What to do:
**a.** According to the blog text, what share of responses to the magazine cover were negative?
**b.** Pick up the blog text where it stops, after its line about the hangar used as a giant camera obscura, and keep writing.

Study text:

Friday, July 28, 2006

Nooooo! Not BOOBIES!!


Jocelyn Noveck of the AP has a great story on women and their reaction to this seemingly innocuous and wholesome magazine cover featuring a nursing infant.

A quarter of responses to the cover were negative, calling the photo - a baby and part of a woman's breast, in profile - inappropriate.

One mother who didn't like the cover explains she was concerned about her 13-year-old son seeing it. "I shredded it," said Gayle Ash, of Belton, Texas, in a telephone interview. "A breast is a breast - it's a sexual thing. He didn't need to see that."

It's the same reason that Ash, 41, who nursed all three of her children, is cautious about breast-feeding in public - a subject of enormous debate among women, which has even spawned a new term: "lactivists," meaning those who advocate for a woman's right to nurse wherever she needs to.

"I'm totally supportive of it - I just don't like the flashing," she says. "I don't want my son or husband to accidentally see a breast they didn't want to see."

She seems a little too concerned with "protecting" the men in her family from the sight of breasts (I'm sure they're grateful). In fact, I would have liked to have seen more (any) men quoted in the story.

I fail to understand how the sight of a nursing baby could construed as "gross," but no fewer than three women in the story apparently think so. Can anyone explain this to me? Do these women just hate their bodies or what?

Friday, July 21, 2006

World's biggest camera takes world's biggest picture


Via PDN Online:

Photographers in southern California have created the world's largest photograph using an airplane hangar as a giant camera obscura.

[Stored data entries]
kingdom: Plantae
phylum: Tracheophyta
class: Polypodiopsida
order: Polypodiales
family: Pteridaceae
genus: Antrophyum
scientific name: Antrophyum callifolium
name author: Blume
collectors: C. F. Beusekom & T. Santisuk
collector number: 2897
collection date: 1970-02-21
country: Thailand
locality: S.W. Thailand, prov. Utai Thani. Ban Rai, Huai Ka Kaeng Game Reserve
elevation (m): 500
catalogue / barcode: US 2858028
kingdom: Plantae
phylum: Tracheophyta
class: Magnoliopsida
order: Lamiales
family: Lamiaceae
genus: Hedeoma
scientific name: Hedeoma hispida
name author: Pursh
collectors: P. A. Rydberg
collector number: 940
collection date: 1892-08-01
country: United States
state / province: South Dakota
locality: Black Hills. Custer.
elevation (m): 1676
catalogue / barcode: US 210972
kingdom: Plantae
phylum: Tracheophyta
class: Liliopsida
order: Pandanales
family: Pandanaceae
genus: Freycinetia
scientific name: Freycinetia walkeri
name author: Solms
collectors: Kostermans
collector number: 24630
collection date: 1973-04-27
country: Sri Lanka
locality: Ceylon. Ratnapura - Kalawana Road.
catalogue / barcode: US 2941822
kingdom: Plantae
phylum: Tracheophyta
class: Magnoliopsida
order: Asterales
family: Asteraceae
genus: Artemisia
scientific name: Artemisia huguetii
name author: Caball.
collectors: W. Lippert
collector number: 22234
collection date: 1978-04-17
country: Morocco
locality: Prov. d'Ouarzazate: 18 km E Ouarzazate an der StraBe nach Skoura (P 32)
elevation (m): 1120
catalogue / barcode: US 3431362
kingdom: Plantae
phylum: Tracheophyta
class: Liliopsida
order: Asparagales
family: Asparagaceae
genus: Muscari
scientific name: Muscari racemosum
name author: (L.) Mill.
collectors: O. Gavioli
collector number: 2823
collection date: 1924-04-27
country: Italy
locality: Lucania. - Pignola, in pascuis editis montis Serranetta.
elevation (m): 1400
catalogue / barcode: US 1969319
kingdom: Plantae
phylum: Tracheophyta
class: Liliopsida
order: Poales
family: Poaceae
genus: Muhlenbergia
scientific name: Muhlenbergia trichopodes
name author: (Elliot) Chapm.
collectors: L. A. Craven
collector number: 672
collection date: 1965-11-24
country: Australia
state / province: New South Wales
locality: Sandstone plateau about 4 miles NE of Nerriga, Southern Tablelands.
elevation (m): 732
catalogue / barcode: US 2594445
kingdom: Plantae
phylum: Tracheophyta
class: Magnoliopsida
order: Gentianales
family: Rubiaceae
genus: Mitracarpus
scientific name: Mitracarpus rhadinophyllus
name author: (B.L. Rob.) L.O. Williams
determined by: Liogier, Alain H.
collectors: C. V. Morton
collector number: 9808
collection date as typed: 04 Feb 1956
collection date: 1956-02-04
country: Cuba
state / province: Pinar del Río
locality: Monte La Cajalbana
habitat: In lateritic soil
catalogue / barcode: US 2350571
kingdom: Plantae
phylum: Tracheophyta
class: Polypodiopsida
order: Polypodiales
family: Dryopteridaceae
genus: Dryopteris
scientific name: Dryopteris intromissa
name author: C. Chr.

Results in order:
**a.** A quarter of them.

**b.**
The core group working on the photo included Burchfield, Mark Chamberlain, Rob Johnson, Jacques Garnier, Douglas McCulloh and Clayton Spada. Together, they are working on The Legacy Project, a years-long photographic effort to document the Marine Corps Air Station El Toro in southern California. The abandoned air station is the future site of a large municipal park called the Orange County Great Park.
The image is pretty murky, but apparently you can make out some of the features of the runway... They'll get in Guinness for this one for sure.

Wednesday, July 12, 2006

Hang in there, Bob

We're all pulling for you...

Feed Your Head

My lack of productivity lately can be summed up in three evil little words: "Sub with Bloglines."

If you don’t use the Bloglines RSS aggregator software, you have no idea what I’m talking about. And I almost don’t want to tell you, lest you be sucked in as well.

Bloglines is one program of many for reading blogs or news sites that have syndicated feeds. So every time anyone posts something to their blog, it shows up.

And the Sub with Bloglines button, pasted into the toolbar of your Web browser, lets you subscribe to a site with a feed whenever you see anything remotely interesting.

This is bad because it causes you to keep blithely adding feeds. And given enough feeds, you could literally sit there all damn day and just read what everybody’s writing in real time.

I mean come on – they’re so tempting! From a letter to Cary Tennis on Salon.com: “A grad student in China has taken possession of my soul. I know it sounds crazy, but should I leave my wife?” How could you NOT keep reading? Then of course you have to read the reader responses in addition to Cary’s... (OK, maybe YOU don’t. I obviously have issues.)

Subscribing to so many feeds allows you to monitor what everybody’s saying all the time – which is actually quite dangerous. It means you, yourself, never have to really think about what you are doing or thinking.

Well, time to get back to work… as long as I can keep from hitting “Refresh”…

Monday, July 03, 2006

Manufacturing controversy

What is with this headline and subhead from the Detroit Free Press? This is how they frame their story on the approval of a vaccine for human papillomavirus (HPV), which causes cervical cancer:

Should girls get shots for virus at 9? Some worry vaccination may encourage early sexual activity

Though the article itself is more balanced, it does give the impression that a lot of parents feel like Angie Smith, who says, "Me personally, I would not take my child. For some parents, if you take your child to get that vaccine, it's like saying sex is OK." How's that again?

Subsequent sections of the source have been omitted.